Thank you for that question. It's a question that comes up a lot in our sector.
I sit on an innovation committee for Food Banks Canada, where we're trying to dream about what the food bank network will look like. We're about 40 years in from when most food banks were created in the early eighties, and we're asking what it will look like in 40 years.
That is a topic that comes up consistently. If people had more resources available, they would be able to spend those resources to get the things they need. It is part of the solution, but it's not the solution in its entirety. Food insecurity has existed for almost as long as humans have existed, so we need to have a robust thought process on how we address it. Certainly in part of it, food education has to come into it, as well as taking care of the food we've created.

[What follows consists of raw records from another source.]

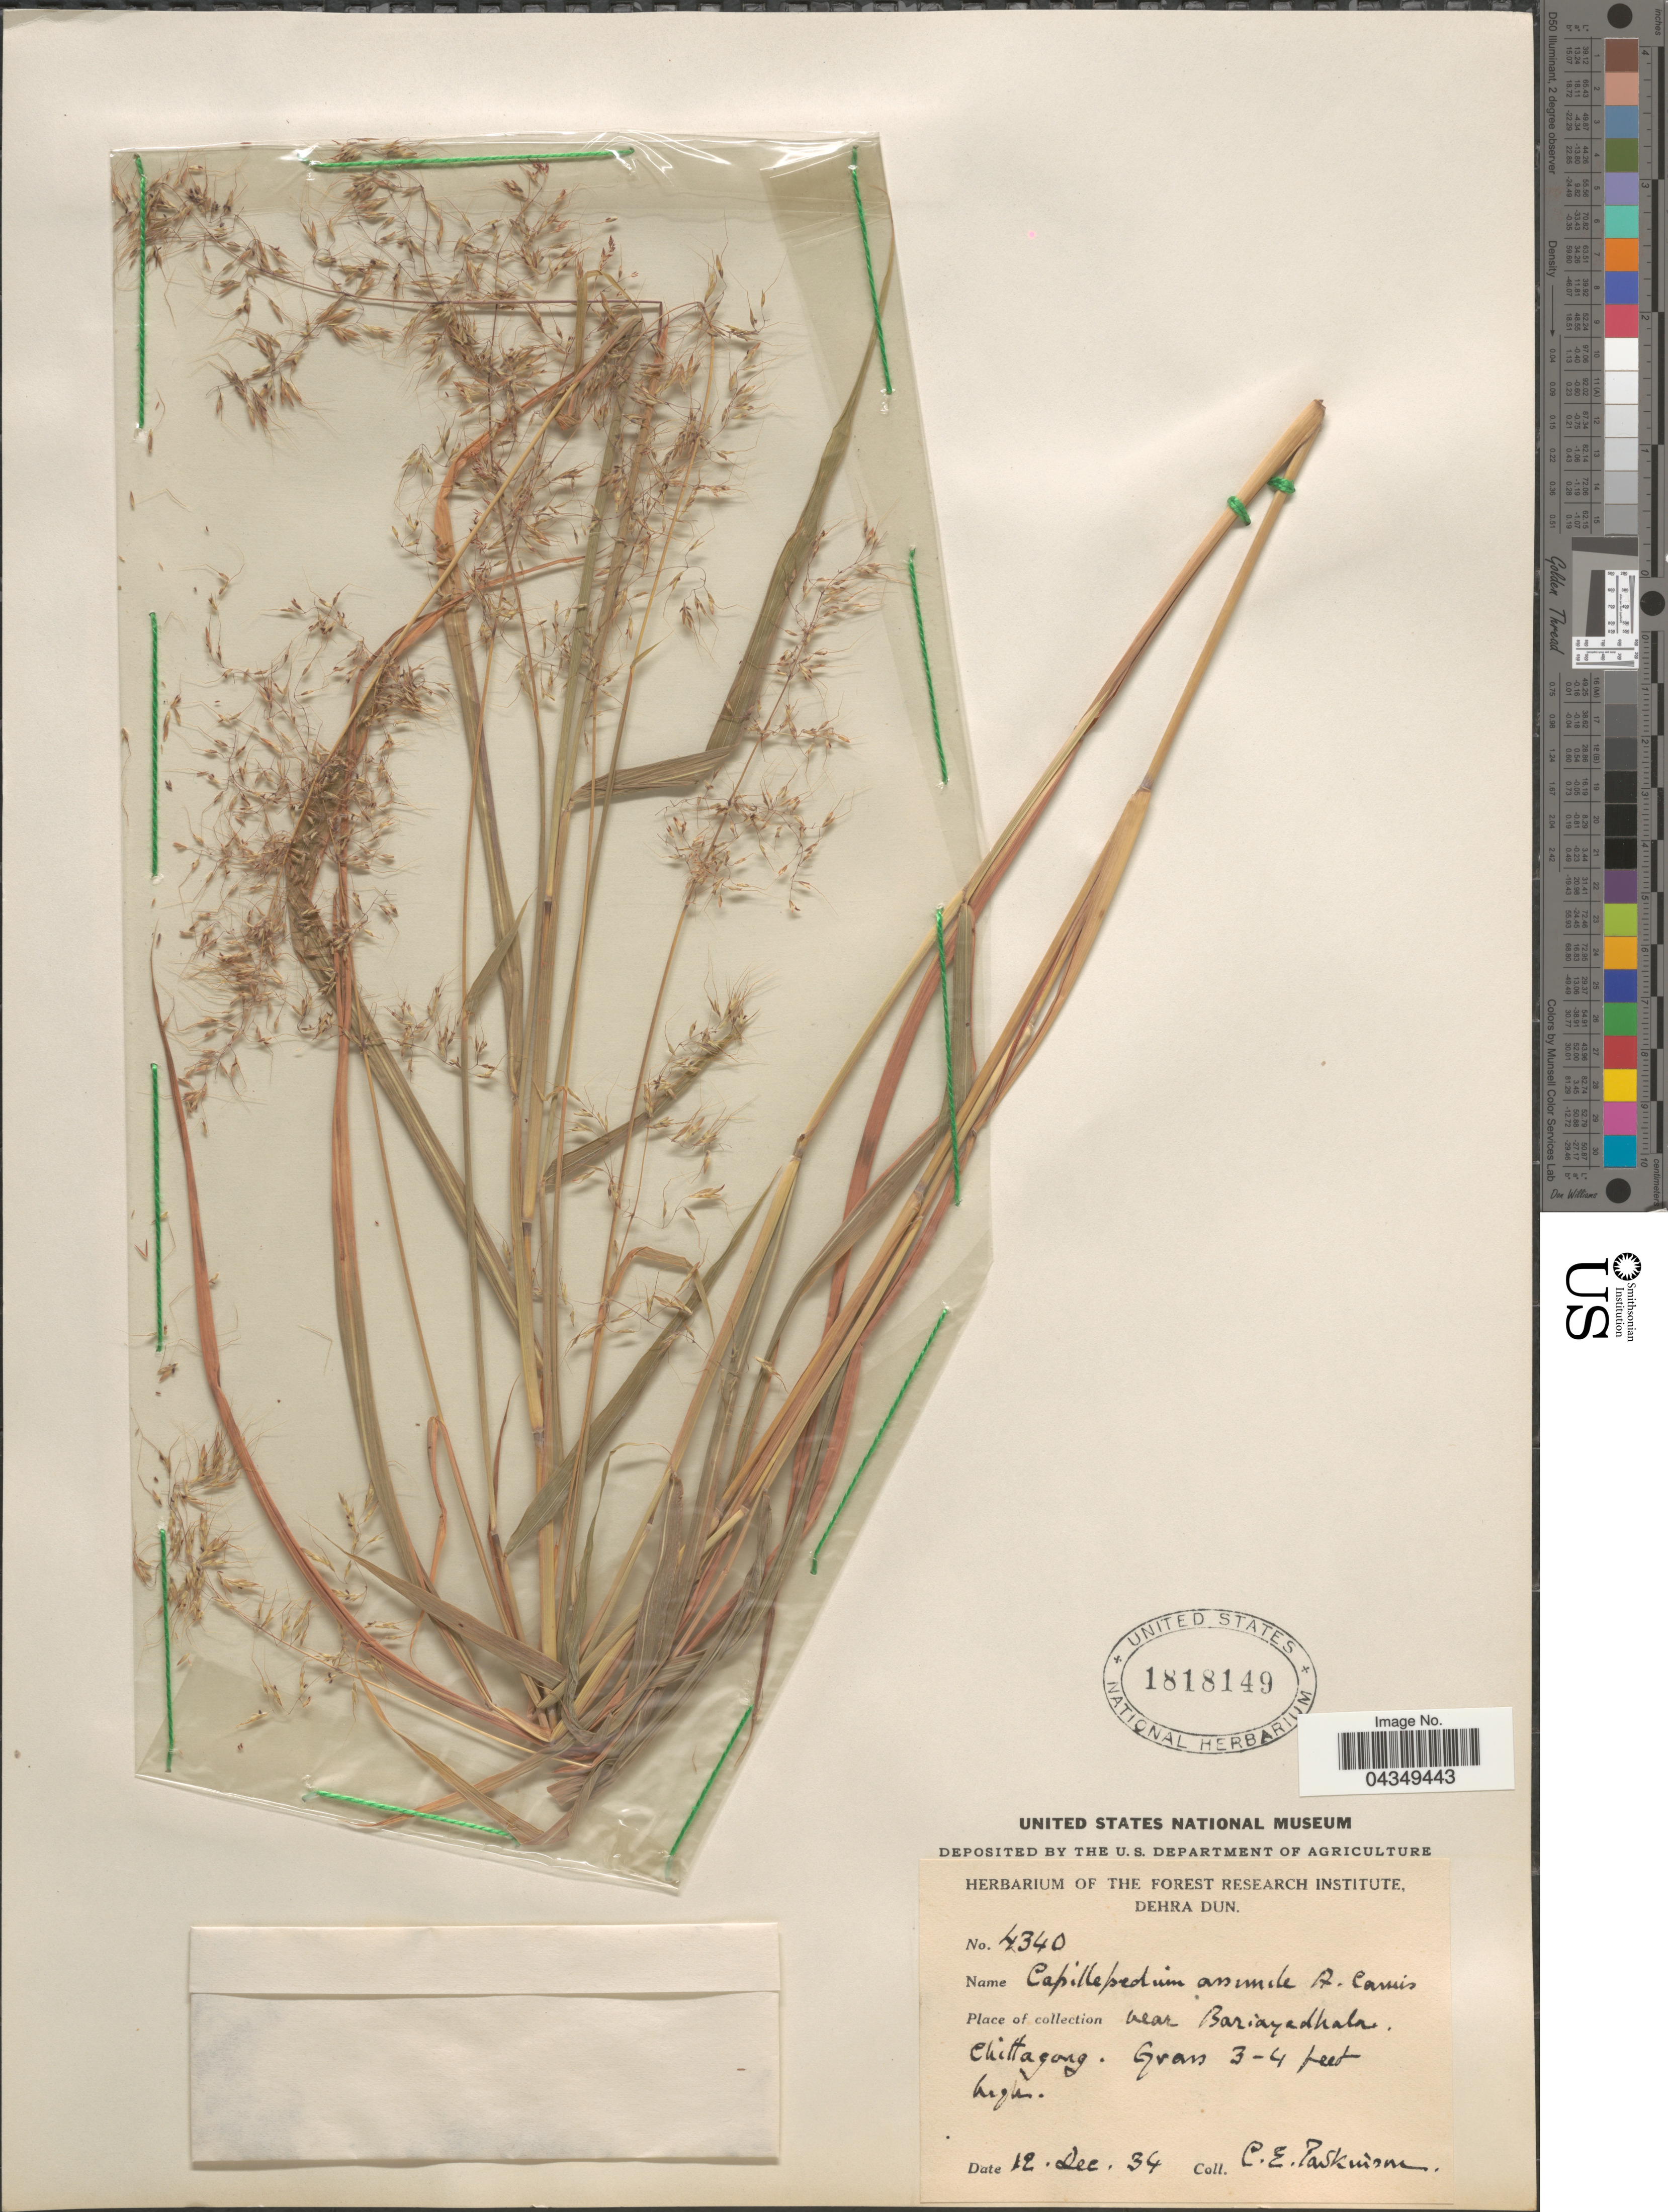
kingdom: Plantae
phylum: Tracheophyta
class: Liliopsida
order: Poales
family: Poaceae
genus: Capillipedium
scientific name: Capillipedium assimile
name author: (Steud.) A. Camus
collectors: C. E. Parkinson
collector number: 4340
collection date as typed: Transcribed d/m/y: 12/12/34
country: Bangladesh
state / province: Chittagong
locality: Near Bariayadhala.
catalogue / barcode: US 1818149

We're working on a project right now to create a food rescue centre, specifically because we are wasting so much food that we've spent the resources to create as a society. We've had the farmers spend the fuel to plow the fields to plant the food, and then because the market is soft or because there's no way to get it from point A to point B or there's no one to take it, we say that we'll just plow it back into the ground, but we've already spent the resources to use it, so we need to find a way to capture those resources. There's zero reason to throw food away if there are people in our community who need food.
I use the word “criminal”, and I use it wrongly. Admittedly, it's not criminal, but there's something morally wrong with our saying that we're willing to just throw food out en masse when we have people in our communities who are struggling to feed their children. We have to look at things very broadly when it comes to food insecurity. Income is certainly a part of that conversation.